As Despatch premieres at MAMI Film Festival, director Behl on researching the murders of Gauri Lankesh and several journalists for the crime thriller
Manoj Bajpayee plays a journalist in the film
On Saturday, director Kanu Behl’s Despatch had its Indian première at the MAMI Mumbai Film Festival. But the filmmaker’s journey of the Manoj Bajpayee-starrer began in 2016 as he, with co-writer Ishani Banerjee, set out to explore the world of journalism. “Stories about journalism often end up being one-dimensional—there are God-like protagonists fighting to break a story. I always felt that a better understanding of how the world looked from the inside was missing. I had been toying with the idea, and it criss-crossed with so much violence happening with journalists, starting with Gauri Lankesh. The world around us was changing so much. So, I decided to do a Faustian piece about a journalist, who is breaking a story, but not only with an altruistic purpose. Ishani and I dove into eight-nine months of research, looking into several cases of journalists getting [killed].”
ADVERTISEMENT
Gauri Lankesh
While writing the protagonist, Behl didn’t have Bajpayee in mind. But after the script was complete, the actor became his first choice. “Manoj was the first person I went to. As a director, you are always looking for collaborators who are in love with cinema. Manoj is in love with the art of filmmaking. It’s amazing that he has had a trailblazing career, and yet he approaches every film with that impulse.”

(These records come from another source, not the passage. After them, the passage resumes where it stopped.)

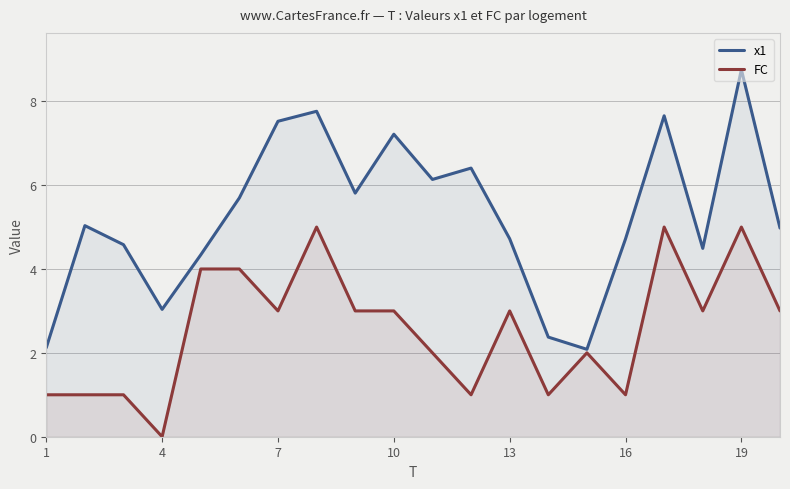

What is the greatest value displayed?

8.8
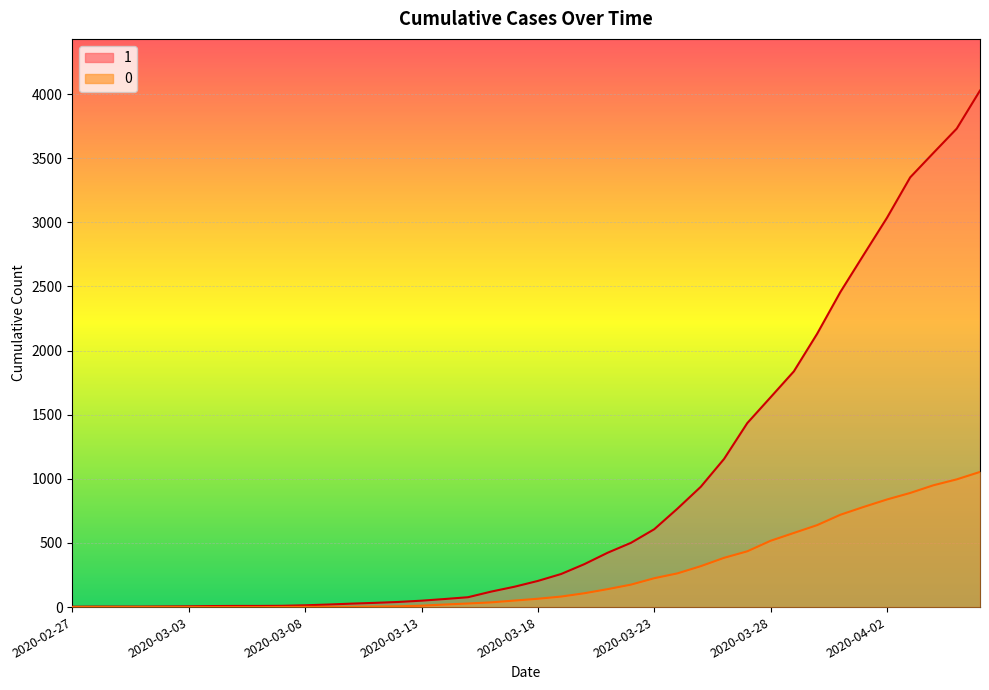

Is it true that 0 equals 0 at 2020-03-06?

True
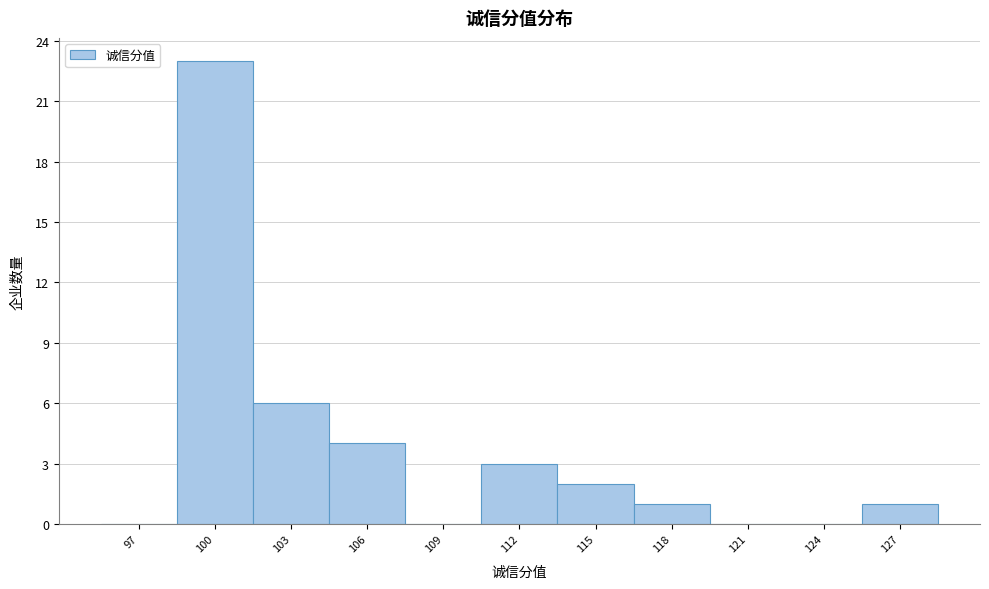

Reading right to left, list all the values displayed in this chart.

127=1	124=0	121=0	118=1	115=2	112=3	109=0	106=4	103=6	100=23	97=0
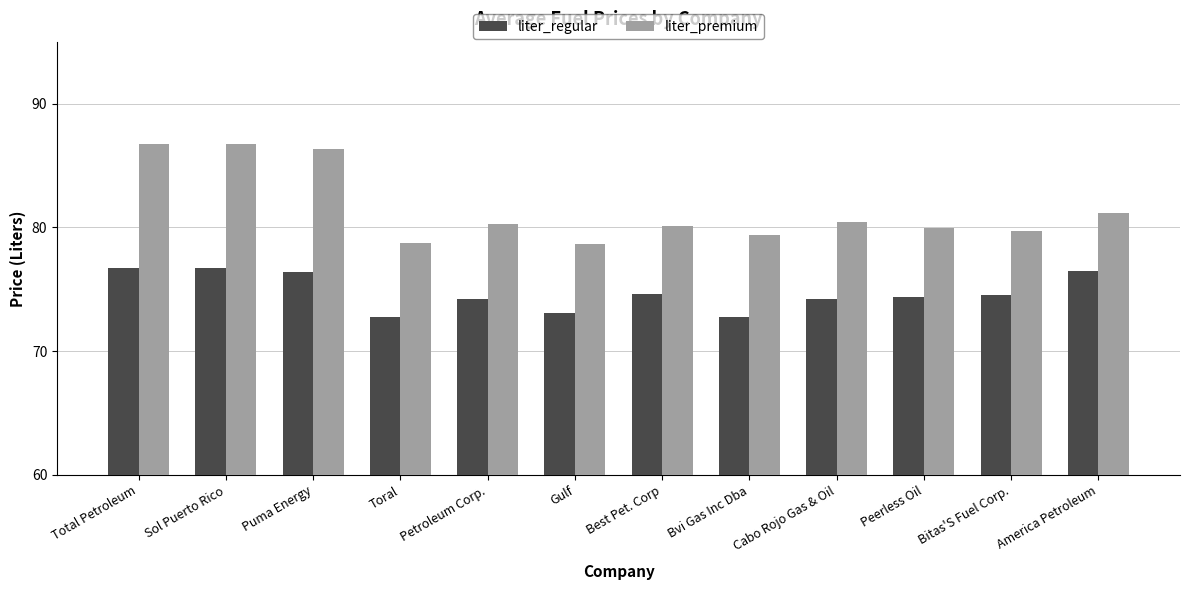

Is the value of liter_regular at Total Petroleum greater than the value of liter_premium at Sol Puerto Rico?

No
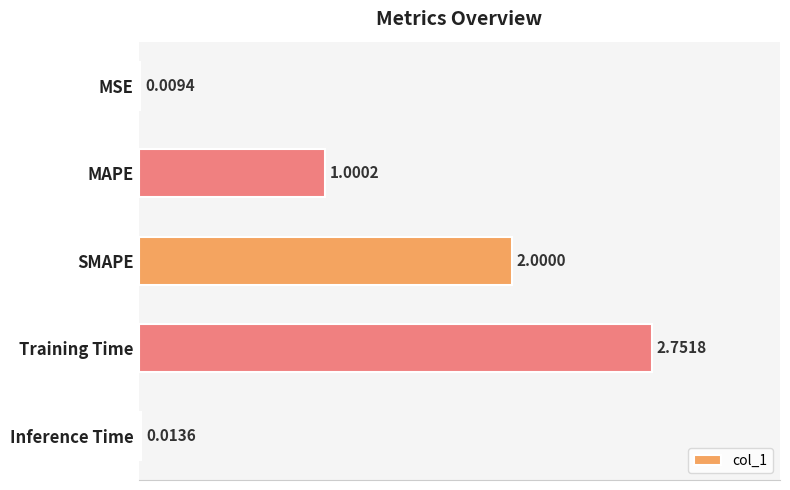

Which label corresponds to the largest value in the chart?

Training Time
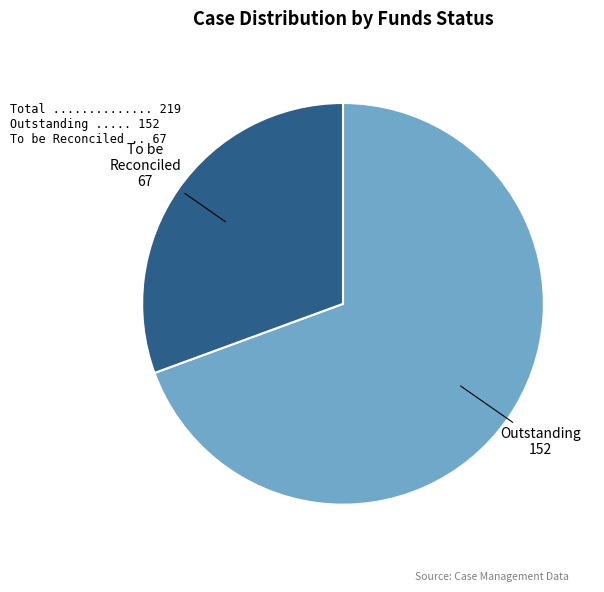

Does any single category account for the majority?

Yes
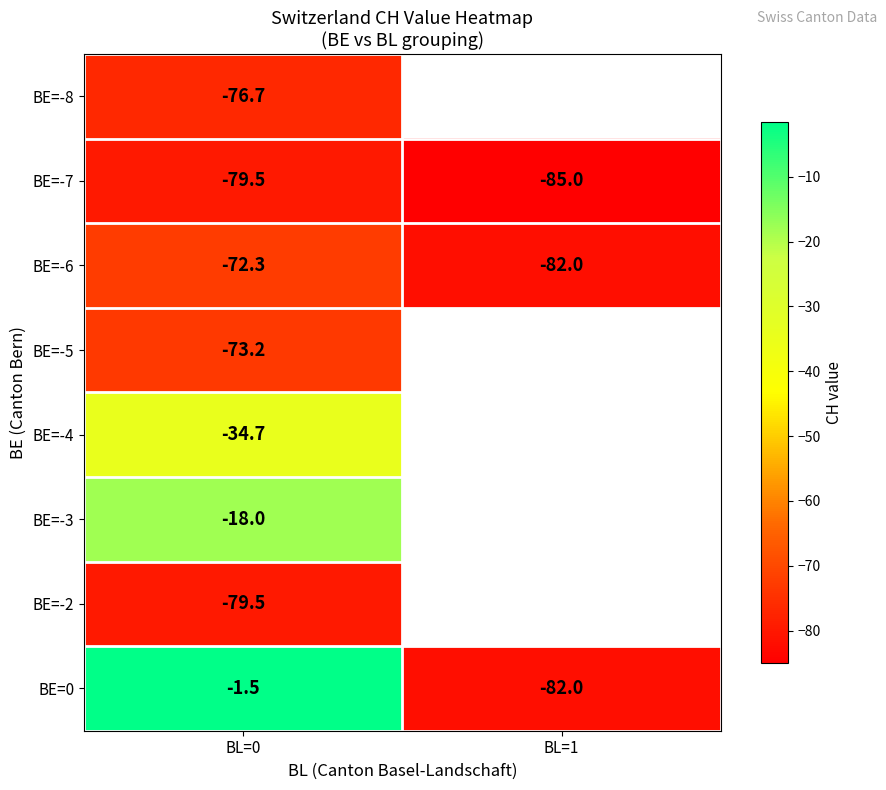

How many categories are shown in the chart?

2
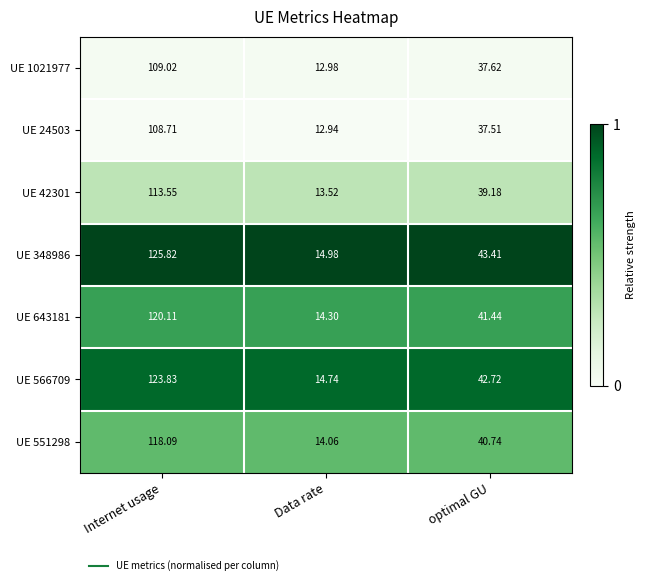

Which label corresponds to the smallest value in the chart?

Data rate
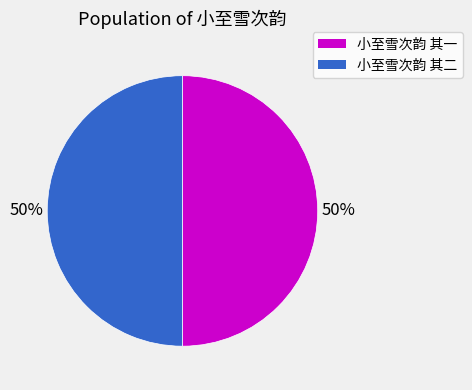

To the nearest percent, what portion does 小至雪次韵 其一 represent?

50%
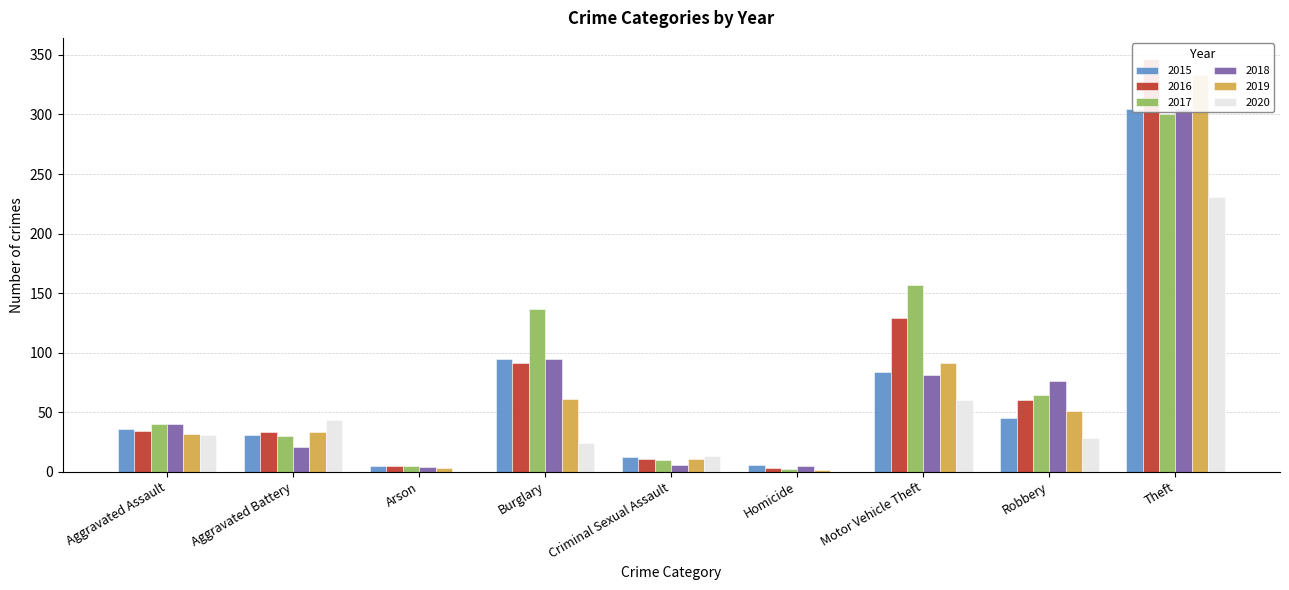

What are all the series names shown in the legend?

2015, 2016, 2017, 2018, 2019, 2020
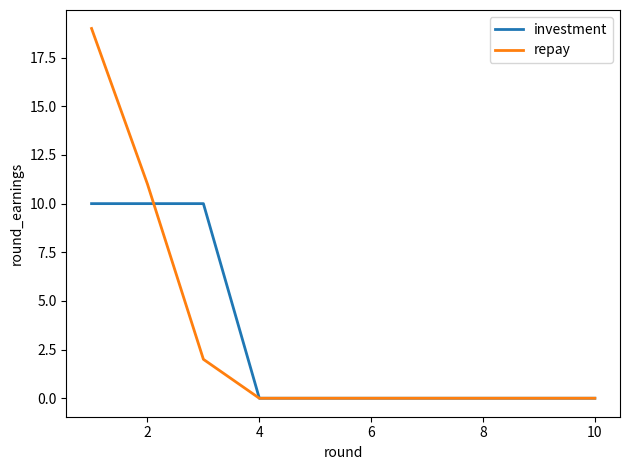

Which series has the largest total across all categories?

repay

Months ago, Bajpayee had told mid-day that working with Behl was challenging (Kanu is a difficult and tedious director, Aug 20). Mention this to the director and he laughs, “As a director, it’s my job to push the actor in a new territory. Often, films feel staccato because they are done from a pedestal where the filmmaker [operates from]. The moment you accept that you don’t know everything as a director, it gives the film freedom. Some days, you don’t know what you are doing, nor does the actor. My job is to make myself and my actors feel a little lost once in a while. It’s only from there that something new emerges.”
Kanu Behl
Since his first film, Titli (2015), Behl has championed indie cinema. Even though event films are dominating the scene, he is unfazed. “If you see the films that have re-released now like Tumbbad [2018] and Khosla Ka Ghosla [2006], they might not have done box-office numbers at that time. The audience only sees the emotion of a film. Post COVID, the world has changed so much. Cinema is being turned into more of an event, but I have faith in the audience. If event films are just a circus, eventually the audience will reject them and ask for something that [moves] them.”